(Extracted data listing)

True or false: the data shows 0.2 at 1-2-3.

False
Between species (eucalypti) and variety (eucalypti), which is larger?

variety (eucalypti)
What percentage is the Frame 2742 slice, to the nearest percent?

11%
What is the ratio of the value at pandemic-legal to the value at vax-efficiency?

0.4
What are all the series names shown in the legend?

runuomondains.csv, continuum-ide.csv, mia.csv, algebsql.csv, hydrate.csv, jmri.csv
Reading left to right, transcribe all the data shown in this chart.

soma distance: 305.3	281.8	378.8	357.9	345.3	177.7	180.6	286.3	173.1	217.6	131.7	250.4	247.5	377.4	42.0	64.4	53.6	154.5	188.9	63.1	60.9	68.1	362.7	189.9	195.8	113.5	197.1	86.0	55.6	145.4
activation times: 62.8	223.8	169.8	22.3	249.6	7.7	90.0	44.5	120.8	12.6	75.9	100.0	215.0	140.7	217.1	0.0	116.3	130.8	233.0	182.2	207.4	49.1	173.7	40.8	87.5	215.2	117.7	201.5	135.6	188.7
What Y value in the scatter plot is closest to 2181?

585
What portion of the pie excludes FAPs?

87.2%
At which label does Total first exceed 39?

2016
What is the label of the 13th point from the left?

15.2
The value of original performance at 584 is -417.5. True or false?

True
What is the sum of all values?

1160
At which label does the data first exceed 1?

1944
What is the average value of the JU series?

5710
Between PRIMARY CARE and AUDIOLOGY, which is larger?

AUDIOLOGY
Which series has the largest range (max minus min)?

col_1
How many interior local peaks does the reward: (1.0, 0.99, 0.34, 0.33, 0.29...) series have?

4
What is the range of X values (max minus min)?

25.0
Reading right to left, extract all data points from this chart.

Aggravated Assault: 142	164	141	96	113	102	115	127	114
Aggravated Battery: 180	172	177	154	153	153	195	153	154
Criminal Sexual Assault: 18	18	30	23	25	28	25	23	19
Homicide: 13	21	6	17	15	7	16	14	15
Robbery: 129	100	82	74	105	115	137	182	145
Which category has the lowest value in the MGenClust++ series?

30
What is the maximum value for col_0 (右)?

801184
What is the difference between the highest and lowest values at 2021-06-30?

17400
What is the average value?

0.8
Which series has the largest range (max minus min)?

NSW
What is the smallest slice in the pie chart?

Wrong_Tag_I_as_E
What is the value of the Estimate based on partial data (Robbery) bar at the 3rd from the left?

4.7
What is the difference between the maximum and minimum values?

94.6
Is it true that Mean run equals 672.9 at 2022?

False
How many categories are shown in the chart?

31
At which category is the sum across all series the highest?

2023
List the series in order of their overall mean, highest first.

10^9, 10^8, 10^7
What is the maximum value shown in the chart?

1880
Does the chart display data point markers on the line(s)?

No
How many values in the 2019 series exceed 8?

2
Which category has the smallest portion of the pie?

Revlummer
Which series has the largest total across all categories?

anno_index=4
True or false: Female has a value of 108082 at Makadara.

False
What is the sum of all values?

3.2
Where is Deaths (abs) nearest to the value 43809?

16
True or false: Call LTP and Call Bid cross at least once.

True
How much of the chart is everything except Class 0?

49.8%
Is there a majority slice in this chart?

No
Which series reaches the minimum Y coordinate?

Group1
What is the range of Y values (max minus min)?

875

[What the exercise asks]
Please reproduce only the part of the listing starting with the line that contains "anno_index=4" and going on through the line that contains "True or false: Call", changing "Female" to "Male" and keeping everything else unchanged.

[Result of this exercise]
anno_index=4
True or false: Male has a value of 108082 at Makadara.

False
What is the sum of all values?

3.2
Where is Deaths (abs) nearest to the value 43809?

16
True or false: Call LTP and Call Bid cross at least once.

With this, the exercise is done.